Başbakan’ın bu cümlesi çok tartışıldı. Tehdit olarak algılayanlar “hayır tespit” diyenler... Bu konuda iş dünyası “sessiz kalmaya çalıştı”... En gür sesi çıkansa KAGİDER Başkanı Gülseren Onanç oldu. Eylem Türk’e verdiği röportajda “tarafsız olmayı seçtik ve bertaraf olmaktan da korkmuyoruz” dedi.
Gülseren Onanç ile geçen hafta bir akşam yemeğinde buluştuk. Yaptığı çıkışa pek çok olumlu tepki aldığını söylüyor. Onu en çok mutlu edenlerden biri ise Hürriyet’te Latif Demirci’nin çizdiği karikatür olmuş. Karikatürde “yeni trend bu abi” diyen bir adamın üzerindeki tişört’te “Başbakandan korkmuyorum” yazıyor. Demirci’nin bu çalışması bir grup işkadınına ilham vermiş. Ve demişler ki “Biz bunu gerçekten tişört haline getirip niye giymiyoruz üzerimize..”
Hemen harekete geçilmiş. Latif ile görüşülmüş. Zaten o da bu karikatürü çizerken “Gülseren hanımın çıkışından” etkilenmiş. Kadınların bir isteği olmuş Demirci’den. “Bunun bir de kadın versiyonunu yapar mısın?”... O da efsane karakteri Güllü Hanım’ın üstüne “Başbakandan korkmuyorum” yazmış. Şimdi yakında sokaklarda üç tip tişört göreceğiz. Ana fikir aynı... Başbakandan korkmuyorum, bertaraf olmaktan korkmuyorum... Şekiller farklı...
Sanırım çok satılacak. Kadınlar cesaretleriyle yine öne çıkıyor.
‘Demokratik liderlerin beklentileri sevilmektir’
Gülseren Onanç’a “Korkmamayı biraz açar mısın?” diyorum. Şunları söylüyor:
- Ülkemin başbakanından korkmayı kendime yediremiyorum.
- Demokratik bir ülkede bireyin devlet ile olan ilişkisinde adaletin ve eşitliğin esas olacağına inanıyorum.
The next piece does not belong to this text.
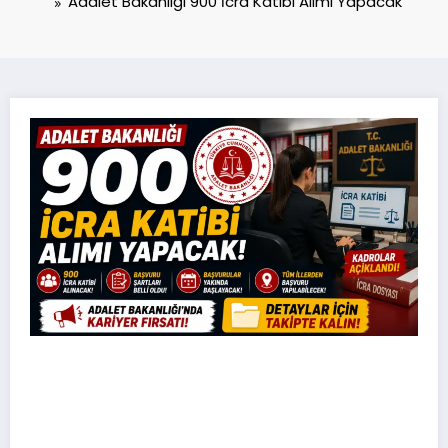
Adalet Bakanlığı 900 İcra Katibi Alımı Yapacak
Yani ben başbakanımız gibi düşünmesem de, bana adil ve eşit davranacağına, devlet mekanizmasının bu dengeyi sağlayacağına inanıyorum.
- Demokratik liderlerin korkulmak değil sevilmek, desteklenmek gibi bir beklentileri olduğuna inanıyorum, başbakanımızın da kendisinden korkan vatandaşlar değil onu seven vatandaşlar istediğini düşünüyorum.
- Bir girişimci bireyin liderine, devletin yürütme organinin başı olan başbakanına güvenmesini çok önemli buluyorum. Bu güven geleceğe yönelik yapılacak yatırımların daha kolay yapılmasını, geleceğe yönelik her türlü riskin daha cesur alınmasını sağlayacaktır.
- Bir sivil toplum yöneticisi olarak, farklılıkların beraberce yaşam alanı bulduğu bir toplumu ekonomik ve sosyal gelişmenin temeli olarak görüyorum. Liderlerin çok sesliliği, çok renkliliği destekleyeceğine inanıyorum.
- Bir STK yöneticisi olarak AK Parti hükümetinin attığı olumlu adımları desteklediğimiz gibi anti demokratik bulduğumuz söylemleri de eleştirmemizi çok doğal buluyorum.
- Bir kadın olarak ülkemde yükselen bu çok keskin kutuplaşmanın bitmesini, ayrıştırıcı değil birleştirici bir dilin, korkunun değil sevginin topluma hakim olmasını istiyorum.